Novas licenças de descarga para indústrias do papel que operam em Vila Velha de Ródão

Foram comunicados, na sexta-feira dia 13 de abril, os termos das novas licenças de descarga no rio Tejo às empresas Celtejo, Navigator e Paper Prime, localizadas em Vila Velha de Ródão.

Estas licenças de utilização dos recursos hídricos seguem um novo paradigma, que considera a necessidade dos operadores se adaptarem às consequências das alterações climáticas, em particular aos fenómenos de seca e ao seu impacto na qualidade das massas de água.

Em todos estas licenças determina-se uma redução da carga poluente em relação às anteriores e a criação de um período excecional, decretado pela Agência Portuguesa de Ambiente, sempre que as condições meteorológicas ou as condições qualitativas e quantitativas do meio recetor – o rio Tejo – o exigirem.

No caso da Celtejo, responsável por 96% do efluente rejeitado, a licença determina uma redução de 52% da carga poluente e estabelece dois períodos: húmido (de 1 de novembro a 30 de abril) e estiagem (de 1 de maio a 31 de outubro). As condições estabelecidas para o período de estiagem são mais restritivas, obrigando a uma redução da carga poluente.
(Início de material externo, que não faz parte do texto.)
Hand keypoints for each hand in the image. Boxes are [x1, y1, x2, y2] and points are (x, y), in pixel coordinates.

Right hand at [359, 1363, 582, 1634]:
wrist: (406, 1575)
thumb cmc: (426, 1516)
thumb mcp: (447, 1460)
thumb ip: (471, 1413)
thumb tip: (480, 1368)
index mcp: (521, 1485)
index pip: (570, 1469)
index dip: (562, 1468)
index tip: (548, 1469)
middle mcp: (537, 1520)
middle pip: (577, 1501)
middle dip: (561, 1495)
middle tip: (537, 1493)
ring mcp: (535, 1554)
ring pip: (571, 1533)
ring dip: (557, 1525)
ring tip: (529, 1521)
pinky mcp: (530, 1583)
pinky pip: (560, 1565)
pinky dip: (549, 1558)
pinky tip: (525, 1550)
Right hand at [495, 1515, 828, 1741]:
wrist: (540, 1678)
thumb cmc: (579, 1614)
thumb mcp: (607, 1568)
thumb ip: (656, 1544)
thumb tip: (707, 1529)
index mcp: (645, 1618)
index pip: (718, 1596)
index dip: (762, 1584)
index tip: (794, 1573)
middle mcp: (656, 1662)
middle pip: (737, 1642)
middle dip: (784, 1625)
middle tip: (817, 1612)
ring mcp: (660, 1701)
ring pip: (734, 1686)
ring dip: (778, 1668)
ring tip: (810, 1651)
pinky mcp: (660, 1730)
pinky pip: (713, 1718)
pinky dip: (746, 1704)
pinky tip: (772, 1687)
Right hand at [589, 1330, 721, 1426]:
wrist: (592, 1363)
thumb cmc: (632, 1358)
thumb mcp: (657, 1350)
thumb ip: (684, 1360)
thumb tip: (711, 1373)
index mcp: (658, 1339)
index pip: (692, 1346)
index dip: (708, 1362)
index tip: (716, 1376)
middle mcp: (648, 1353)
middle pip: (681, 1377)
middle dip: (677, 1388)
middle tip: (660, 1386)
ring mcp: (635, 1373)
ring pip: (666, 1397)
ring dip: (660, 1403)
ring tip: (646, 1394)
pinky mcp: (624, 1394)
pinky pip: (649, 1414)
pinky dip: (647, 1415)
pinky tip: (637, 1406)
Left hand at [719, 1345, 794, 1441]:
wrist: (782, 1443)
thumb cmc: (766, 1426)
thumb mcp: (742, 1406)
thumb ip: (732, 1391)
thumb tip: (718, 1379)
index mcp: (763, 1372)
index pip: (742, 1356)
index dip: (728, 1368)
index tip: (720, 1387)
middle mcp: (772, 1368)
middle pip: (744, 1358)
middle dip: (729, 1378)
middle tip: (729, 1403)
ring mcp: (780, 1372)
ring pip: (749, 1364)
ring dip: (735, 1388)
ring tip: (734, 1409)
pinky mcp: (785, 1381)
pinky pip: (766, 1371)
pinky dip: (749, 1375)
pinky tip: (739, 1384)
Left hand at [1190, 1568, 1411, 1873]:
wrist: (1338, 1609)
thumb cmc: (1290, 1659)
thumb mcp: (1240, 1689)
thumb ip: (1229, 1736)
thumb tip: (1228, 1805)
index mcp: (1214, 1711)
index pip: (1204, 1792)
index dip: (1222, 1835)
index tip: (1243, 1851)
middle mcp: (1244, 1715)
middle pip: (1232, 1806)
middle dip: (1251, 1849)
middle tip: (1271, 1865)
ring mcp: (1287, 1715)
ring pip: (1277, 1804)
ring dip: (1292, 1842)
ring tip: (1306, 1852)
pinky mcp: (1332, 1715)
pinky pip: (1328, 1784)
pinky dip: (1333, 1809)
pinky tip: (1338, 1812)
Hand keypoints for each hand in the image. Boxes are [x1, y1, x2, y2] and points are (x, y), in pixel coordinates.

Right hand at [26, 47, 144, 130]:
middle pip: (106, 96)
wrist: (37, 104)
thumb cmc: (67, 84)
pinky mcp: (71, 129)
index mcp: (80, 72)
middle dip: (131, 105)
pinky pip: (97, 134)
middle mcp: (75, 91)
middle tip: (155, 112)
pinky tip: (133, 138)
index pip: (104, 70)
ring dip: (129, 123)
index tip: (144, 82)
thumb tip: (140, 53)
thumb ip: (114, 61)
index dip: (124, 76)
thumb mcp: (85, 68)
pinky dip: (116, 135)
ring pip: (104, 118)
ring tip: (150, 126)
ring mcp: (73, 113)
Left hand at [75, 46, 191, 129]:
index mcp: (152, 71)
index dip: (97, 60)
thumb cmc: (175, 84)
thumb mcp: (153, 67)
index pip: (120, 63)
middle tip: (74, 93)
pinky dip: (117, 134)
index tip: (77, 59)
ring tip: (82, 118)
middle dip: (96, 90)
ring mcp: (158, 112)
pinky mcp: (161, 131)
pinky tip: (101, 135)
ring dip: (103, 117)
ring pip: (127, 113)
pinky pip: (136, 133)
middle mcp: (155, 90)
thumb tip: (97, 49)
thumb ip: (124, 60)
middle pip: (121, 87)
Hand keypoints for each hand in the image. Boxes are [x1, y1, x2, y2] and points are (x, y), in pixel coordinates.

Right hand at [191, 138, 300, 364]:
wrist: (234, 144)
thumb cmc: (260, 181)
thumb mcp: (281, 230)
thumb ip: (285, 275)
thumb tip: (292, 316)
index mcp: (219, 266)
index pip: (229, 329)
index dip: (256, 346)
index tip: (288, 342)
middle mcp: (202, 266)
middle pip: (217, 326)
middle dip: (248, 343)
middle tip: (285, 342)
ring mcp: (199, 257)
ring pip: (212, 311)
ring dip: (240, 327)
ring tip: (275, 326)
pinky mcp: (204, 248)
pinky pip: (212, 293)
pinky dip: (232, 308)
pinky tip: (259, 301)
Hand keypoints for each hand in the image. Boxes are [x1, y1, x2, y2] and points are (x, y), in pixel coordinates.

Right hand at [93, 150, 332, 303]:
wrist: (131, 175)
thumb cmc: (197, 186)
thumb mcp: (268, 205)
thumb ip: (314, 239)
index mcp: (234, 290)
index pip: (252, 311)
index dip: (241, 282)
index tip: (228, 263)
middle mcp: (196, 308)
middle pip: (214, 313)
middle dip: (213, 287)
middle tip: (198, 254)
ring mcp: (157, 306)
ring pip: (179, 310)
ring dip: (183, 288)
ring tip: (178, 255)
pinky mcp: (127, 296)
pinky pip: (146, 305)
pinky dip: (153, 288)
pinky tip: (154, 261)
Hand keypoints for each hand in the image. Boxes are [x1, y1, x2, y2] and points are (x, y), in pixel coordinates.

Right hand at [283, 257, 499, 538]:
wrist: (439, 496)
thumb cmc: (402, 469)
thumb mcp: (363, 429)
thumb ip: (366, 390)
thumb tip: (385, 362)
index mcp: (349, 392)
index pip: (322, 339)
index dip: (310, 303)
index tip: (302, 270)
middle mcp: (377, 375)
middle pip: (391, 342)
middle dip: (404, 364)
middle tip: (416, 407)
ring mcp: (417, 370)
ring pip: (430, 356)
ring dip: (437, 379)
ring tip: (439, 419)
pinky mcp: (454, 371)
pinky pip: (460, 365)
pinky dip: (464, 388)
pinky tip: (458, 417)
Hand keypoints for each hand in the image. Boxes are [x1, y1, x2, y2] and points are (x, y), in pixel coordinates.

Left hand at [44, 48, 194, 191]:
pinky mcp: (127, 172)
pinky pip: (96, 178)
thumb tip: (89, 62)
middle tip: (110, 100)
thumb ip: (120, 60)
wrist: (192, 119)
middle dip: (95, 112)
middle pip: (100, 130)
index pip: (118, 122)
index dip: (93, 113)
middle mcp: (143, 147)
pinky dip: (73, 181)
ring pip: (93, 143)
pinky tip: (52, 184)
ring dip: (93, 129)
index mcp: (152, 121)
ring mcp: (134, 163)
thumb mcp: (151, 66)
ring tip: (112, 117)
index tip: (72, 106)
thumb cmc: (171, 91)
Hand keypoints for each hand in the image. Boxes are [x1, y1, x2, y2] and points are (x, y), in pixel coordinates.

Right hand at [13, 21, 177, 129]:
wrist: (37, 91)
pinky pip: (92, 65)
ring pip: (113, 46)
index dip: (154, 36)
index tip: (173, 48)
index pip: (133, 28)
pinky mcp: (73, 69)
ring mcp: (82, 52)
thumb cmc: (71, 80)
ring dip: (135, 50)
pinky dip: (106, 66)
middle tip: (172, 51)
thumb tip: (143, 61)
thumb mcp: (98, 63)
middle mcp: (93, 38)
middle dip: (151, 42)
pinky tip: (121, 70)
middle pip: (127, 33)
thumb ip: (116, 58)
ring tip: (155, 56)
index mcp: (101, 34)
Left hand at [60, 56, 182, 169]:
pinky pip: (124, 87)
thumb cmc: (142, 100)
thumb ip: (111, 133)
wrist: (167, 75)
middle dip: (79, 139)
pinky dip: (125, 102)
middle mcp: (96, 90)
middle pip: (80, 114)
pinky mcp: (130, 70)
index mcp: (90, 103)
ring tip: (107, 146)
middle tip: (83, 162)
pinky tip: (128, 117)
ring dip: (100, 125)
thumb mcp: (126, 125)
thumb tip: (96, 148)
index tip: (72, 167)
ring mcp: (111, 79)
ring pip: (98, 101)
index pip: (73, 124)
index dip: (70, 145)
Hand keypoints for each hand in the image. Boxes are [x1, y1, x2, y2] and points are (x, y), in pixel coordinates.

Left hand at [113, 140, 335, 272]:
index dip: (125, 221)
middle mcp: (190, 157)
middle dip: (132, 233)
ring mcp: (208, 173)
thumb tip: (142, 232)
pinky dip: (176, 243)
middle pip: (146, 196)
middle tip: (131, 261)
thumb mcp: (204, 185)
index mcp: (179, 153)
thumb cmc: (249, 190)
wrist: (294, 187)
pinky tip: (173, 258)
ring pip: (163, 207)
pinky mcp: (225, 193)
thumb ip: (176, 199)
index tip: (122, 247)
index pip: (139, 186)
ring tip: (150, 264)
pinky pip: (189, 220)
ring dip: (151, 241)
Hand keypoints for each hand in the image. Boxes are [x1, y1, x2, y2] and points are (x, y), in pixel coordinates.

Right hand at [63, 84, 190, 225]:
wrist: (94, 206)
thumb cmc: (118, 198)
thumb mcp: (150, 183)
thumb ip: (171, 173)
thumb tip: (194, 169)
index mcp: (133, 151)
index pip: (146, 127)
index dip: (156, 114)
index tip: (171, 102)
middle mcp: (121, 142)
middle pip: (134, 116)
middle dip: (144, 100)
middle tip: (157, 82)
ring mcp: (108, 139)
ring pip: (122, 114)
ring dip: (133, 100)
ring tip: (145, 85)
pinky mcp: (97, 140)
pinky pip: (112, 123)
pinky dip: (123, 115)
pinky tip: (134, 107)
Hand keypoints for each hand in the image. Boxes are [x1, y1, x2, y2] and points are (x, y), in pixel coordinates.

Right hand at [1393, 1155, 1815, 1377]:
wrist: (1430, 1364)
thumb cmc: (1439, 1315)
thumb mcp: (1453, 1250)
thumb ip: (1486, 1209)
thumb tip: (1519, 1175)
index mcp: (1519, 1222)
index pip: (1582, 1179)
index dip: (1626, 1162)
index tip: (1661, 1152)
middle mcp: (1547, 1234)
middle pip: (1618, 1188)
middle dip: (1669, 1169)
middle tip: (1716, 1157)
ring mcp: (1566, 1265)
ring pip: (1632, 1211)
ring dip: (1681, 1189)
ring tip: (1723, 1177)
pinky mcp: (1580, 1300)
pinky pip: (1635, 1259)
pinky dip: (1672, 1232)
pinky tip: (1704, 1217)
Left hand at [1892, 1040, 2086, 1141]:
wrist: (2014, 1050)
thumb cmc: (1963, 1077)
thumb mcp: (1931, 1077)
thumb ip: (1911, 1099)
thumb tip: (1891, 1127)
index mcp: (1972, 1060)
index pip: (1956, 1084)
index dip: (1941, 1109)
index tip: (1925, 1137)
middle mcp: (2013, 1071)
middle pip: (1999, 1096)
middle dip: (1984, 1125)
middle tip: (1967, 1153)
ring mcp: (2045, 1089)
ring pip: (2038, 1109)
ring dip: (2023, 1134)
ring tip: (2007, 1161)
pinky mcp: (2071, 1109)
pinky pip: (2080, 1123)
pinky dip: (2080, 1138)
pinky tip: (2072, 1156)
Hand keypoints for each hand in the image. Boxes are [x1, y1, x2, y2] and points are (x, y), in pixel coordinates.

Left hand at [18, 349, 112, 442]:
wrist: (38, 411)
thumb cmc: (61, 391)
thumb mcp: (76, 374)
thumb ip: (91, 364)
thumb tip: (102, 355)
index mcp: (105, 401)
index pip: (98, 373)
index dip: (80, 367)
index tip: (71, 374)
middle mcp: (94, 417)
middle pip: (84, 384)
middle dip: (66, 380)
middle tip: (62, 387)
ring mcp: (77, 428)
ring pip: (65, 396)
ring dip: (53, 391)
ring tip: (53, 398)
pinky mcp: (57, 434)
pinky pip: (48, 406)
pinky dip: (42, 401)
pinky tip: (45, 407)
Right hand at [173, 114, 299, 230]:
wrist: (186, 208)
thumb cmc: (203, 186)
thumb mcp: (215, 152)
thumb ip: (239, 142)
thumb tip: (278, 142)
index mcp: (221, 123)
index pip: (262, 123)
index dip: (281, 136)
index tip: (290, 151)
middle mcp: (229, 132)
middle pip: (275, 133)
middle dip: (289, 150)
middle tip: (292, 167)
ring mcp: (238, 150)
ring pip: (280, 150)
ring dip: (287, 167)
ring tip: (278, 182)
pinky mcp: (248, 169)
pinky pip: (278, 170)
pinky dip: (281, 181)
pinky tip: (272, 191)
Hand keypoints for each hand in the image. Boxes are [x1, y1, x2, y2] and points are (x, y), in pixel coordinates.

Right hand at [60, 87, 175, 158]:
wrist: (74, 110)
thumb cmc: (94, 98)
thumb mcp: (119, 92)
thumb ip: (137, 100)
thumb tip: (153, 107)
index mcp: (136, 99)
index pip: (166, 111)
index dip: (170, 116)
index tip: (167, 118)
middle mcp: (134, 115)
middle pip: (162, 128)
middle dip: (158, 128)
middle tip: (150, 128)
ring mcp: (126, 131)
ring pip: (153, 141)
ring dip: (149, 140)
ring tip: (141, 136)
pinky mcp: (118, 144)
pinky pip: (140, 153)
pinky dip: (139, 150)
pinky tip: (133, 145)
Se declarado o período excecional, e durante a sua vigência, a Agência Portuguesa do Ambiente poderá impor uma redução ainda maior.

Complementarmente, as novas licenças determinam às três empresas novas e mais exigentes obrigações de monitorização e de reporte do estado do efluente e, à Celtejo, também do meio hídrico recetor.

Para a emissão destas licenças foram tidos em conta os resultados do estudo realizado pela Universidade Nova de Lisboa, que permitiram determinar a capacidade real de carga do rio Tejo.

As empresas têm um prazo de 10 dias para se pronunciarem sobre os termos das novas licenças.